* [TEXT SECTION]:
Compilation album by Boy George
- Released: March 1989 (US)
- Recorded: 1988
- Genre: Pop-soul; new jack swing;
- Length: 51:32
- Label: Virgin
- Producer: Gene Griffin; Bobby Z.; Mike Pela; Boy George;

Boy George chronology
| Boyfriend (1988) | High Hat (1989) | The Martyr Mantras (1991) |

= High Hat (Boy George album) =

High Hat is a 1989 album compiling tracks from Boy George's second and third UK and European solo albums, Tense Nervous Headache and Boyfriend.

==Production and release==
Since neither Tense Nervous Headache or Boyfriend are any longer available, High Hat remains the only place to find any of Boy George's songs from 1988 to 1989. While High Hat has only ten tracks, the two other albums together included eighteen tracks: nine on the vinyl and twelve on the CD and cassette for Tense Nervous Headache; plus eight for Boyfriend, one of which (the hi-energy remix of "No Clause 28", also known as "Pascal Gabriel Mix") would later re-surface on Jesus Loves You's The Martyr Mantras album.

* [REQUIRED ACTIONS]:
a. In the High Hat album text, which two solo albums supplied the tracks compiled on High Hat?
b. Carry on the High Hat album text from the point where it ends.

* [DATASET EXTRACT]:
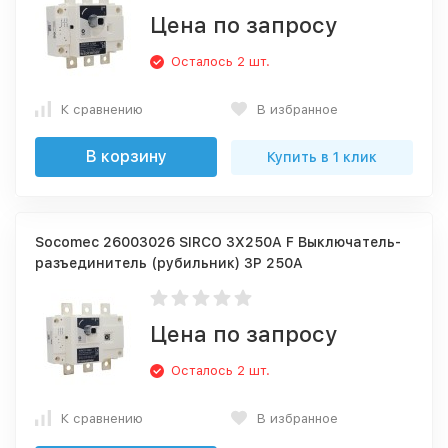
Цена по запросу
Осталось 2 шт.
К сравнению
В избранное
В корзину
Купить в 1 клик
Socomec 26003026 SIRCO 3X250A F Выключатель-
разъединитель (рубильник) 3P 250A
Цена по запросу
Осталось 2 шт.
К сравнению
В избранное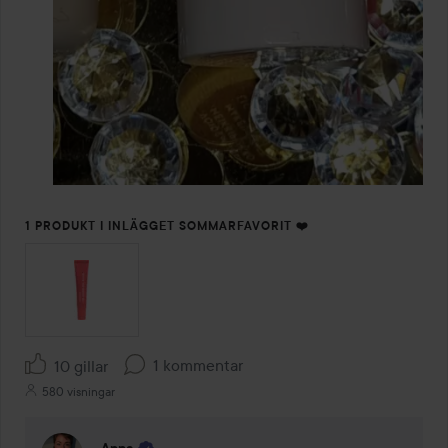
1 PRODUKT I INLÄGGET SOMMARFAVORIT ❤️
1 kommentar
10 gillar
580 visningar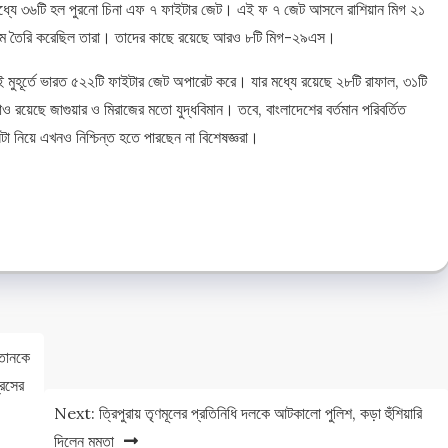
র মধ্যে ৩৬টি হল পুরনো চিনা এফ ৭ ফাইটার জেট। এই ফ ৭ জেট আসলে রাশিয়ান মিগ ২১
র মাধ্যমে তৈরি করেছিল তারা। তাদের কাছে রয়েছে আরও ৮টি মিগ-২৯এস।
 মুহূর্তে ভারত ৫২২টি ফাইটার জেট অপারেট করে। যার মধ্যে রয়েছে ২৮টি রাফাল, ৩১টি
য়েছে জাগুয়ার ও মিরাজের মতো যুদ্ধবিমান। তবে, বাংলাদেশের বর্তমান পরিবর্তিত
টা নিয়ে এখনও নিশ্চিন্ত হতে পারছেন না বিশেষজ্ঞরা।
e
e
তানকে
রেসের
Next:
ত্রিপুরায় তৃণমূলের প্রতিনিধি দলকে আটকালো পুলিশ, কড়া হুঁশিয়ারি
দিলেন মমতা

* [WRITTEN RESPONSES]:
a. Tense Nervous Headache and Boyfriend.

b.
Tense Nervous Headache was shelved in the UK shortly after release of the first single due to lack of interest (or, as George put it in his autobiography, after it "died a solitary death"), despite the singer getting to No. 1 in the UK Singles Chart the previous year with "Everything I Own". Half of the ten tracks on High Hat were quite unsuccessful singles either taken from Tense Nervous Headache or Boyfriend: "Don't Cry", "Whisper", "Don't Take My Mind on a Trip", "You Found Another Guy" and "Whether They Like It or Not".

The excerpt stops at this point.